§ Passage to read:
Delta compression using up to 4 threads.
Compressing objects: 100% (3/3), done.
Writing objects: 100% (3/3), 467 bytes | 233.00 KiB/s, done.
Total 3 (delta 0), reused 0 (delta 0)
remote:
remote: Create a pull request for 'dev' on GitHub by visiting:
remote:      https://github.com/smangham/climate-analysis/pull/new/dev
remote:
To github.com:smangham/climate-analysis
 * [new branch]      dev -> dev

Now our ‘dev’ branch is on GitHub! Let’s go and check it out. Just above the list of files on the left-hand side is a dropdown labelled ‘branches’. Select ‘dev’, and you should see the list of files change. Then, let’s click the “Compare & pull request” button.

Pull request creation

A pull request is a formal way to request to merge the changes from one branch into another, providing a message letting people know what your changes do. GitHub provides you with a range of tools to help manage pull requests.

If you’re part of a team, you can suggest reviewers for your code, just as you’d recommend reviewers for a paper. Getting extra eyes on your code can help spot any bugs or mistakes early on.

In addition, you can assign the pull request to someone. They’ll be notified that they’ve been assigned. This is useful if you’re in part of a team, and want to assign the pull request to someone else to handle any potential merge conflicts (we’ll get to those later).

Below this section of the pull request, you can see a list of changes this pull request would make. These is useful when reviewing code:

Pull request preview

In this case, we can see one new file has been created.

Now, let’s click Create pull request:

Pull request created

Fortunately, this branch can be automatically merged. Not all branches can be automatically merged. For example, if you had made more commits straight to ‘master’, if they edited the same lines in the same files as commits in ‘dev’ there would be a merge conflict.

It is possible to resolve merge conflicts on the command-line git, and we’ll cover it later.

Now we can click Merge pull request, and then add a commit message and click Confirm merge to update ‘master’!

Pull request successful

Now we’ve updated the ‘master’ branch on GitHub with our new work from the ‘dev’ branch! All we need to do is to update our local version. Let’s go back to our command line and check out the master branch, then pull our changes from GitHub to our computer:

$ git checkout master
Switched to branch 'master'
$ git pull origin master
remote: Enumerating objects: 1, done.
  remote: Counting objects: 100% (1/1), done. 
remote: Total 1 (delta 0), reused 0 (delta 0), pack-reused 0
Unpacking objects: 100% (1/1), done.
From github.com:smangham/climate-analysis
* branch            master     -> FETCH_HEAD
  5a1a72a..32fa979  master     -> origin/master
Updating 5a1a72a..32fa979
Fast-forward
  rainfall_conversion.py | 10 ++++++++++
  1 file changed, 10 insertions(+)
  create mode 100644 rainfall_conversion.py

Workflow

Now we know how to create branches, remote repositories, and sync our local and remote branches up.

Feature-branch

Feature-branch workflows

Now we know how to keep a seperate working copy of our code, and use it to update the version we want other people to use. But what if, whilst we’re working on adding a new feature in our development branch, someone finds a bug in our code? We don’t want to have to complete the new feature in ‘dev’ before we can start fixing the bug!

§ Data:
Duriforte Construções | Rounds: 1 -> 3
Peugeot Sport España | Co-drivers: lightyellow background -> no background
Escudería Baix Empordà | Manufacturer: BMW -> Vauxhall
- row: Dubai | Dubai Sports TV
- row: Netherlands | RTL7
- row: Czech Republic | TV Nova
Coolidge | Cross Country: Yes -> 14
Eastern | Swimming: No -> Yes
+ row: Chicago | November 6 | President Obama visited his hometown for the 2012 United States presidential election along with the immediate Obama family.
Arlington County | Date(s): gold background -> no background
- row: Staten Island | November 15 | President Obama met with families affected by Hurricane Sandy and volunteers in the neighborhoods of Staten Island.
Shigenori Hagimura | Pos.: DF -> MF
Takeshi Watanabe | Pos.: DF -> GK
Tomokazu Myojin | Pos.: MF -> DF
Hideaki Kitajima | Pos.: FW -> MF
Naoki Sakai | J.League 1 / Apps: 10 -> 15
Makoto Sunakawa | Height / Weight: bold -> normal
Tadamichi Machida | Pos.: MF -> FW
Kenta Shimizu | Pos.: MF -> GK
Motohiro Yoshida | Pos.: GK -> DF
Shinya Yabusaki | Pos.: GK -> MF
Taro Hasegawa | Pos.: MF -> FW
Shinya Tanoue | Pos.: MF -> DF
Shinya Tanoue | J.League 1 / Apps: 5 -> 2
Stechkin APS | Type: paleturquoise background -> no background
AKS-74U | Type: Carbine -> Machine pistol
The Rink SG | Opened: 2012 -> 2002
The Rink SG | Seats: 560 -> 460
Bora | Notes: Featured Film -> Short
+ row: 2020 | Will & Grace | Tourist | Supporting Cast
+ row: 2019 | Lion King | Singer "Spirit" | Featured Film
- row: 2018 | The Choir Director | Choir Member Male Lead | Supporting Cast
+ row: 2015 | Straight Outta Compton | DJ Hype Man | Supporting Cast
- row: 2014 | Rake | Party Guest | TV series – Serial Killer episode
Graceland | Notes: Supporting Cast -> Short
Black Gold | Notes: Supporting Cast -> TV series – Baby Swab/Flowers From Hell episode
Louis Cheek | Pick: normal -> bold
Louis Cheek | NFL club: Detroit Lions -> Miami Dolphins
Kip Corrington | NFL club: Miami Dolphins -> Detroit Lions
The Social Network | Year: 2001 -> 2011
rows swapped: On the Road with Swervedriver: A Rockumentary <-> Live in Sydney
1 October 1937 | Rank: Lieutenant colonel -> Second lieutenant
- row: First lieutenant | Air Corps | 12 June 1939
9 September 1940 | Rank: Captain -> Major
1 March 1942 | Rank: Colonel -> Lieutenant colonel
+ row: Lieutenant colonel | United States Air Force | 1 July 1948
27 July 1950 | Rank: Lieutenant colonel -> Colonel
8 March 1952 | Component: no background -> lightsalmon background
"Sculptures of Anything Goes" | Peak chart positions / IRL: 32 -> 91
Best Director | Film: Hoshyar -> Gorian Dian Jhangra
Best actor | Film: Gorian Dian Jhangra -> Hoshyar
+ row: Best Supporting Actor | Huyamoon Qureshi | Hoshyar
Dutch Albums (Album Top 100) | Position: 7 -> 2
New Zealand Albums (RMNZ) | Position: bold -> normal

§ What to work on:
#1 According to the git pull request tutorial, what is a pull request?
#2 Extend the tutorial on git pull requests, starting immediately after its final sentence.

§ Results for each task:
#1 A pull request is a formal way to request that the changes from one branch be merged into another, together with a message explaining what those changes do.

#2
Plus, what if multiple people want to work on the code at once, each working on a new feature? If they’re all using ‘dev’, there’ll be plenty of merge conflicts. Plus, it makes testing the effect of the new features much harder - we only want to change one thing at a time!

This is where the feature-branch workflow we mentioned comes in! Remember the figure from earlier?

Feature-branch workflows

There’s a ‘master’ branch, a ‘dev’ branch, but also several feature branches.

When you want to make some changes to the code, like adding new features (or even fixing a complicated bug), you create a new feature branch. Then, you can work on your feature branch without worrying about conflicts or confusing others with work-in-progress files.

Once you’ve finished and tested your new work, then you can submit a pull request from your feature branch back to the ‘dev’ branch.

In some collaborations, only some people have permission to merge pull requests to the ‘dev’ and ‘master’ branches. This makes sure that nothing gets into the shared versions of the code without it being properly reviewed and tested by others.

When To Branch

The feature-branch workflow is incredibly helpful, but does add a bit of overhead. If you’re developing a new code from scratch, whilst you can create new branches for each sub-component of the code (and should if you’re collaborating with others), if you’re the only developer on a relatively small project you only need to start branching once you’ve got your first, working version of the code.

Whilst committing directly to the development branch can cause problems (e.g. other people branching off of unfinished work), if you’re working on something that takes less than a day or so and you can test fully (e.g. updating some documentation), it’s normally OK to do it as a single commit directly on ‘dev‘.

Exercises

Exercise: Feature branches

Now let’s put the feature-branch workflow into practise!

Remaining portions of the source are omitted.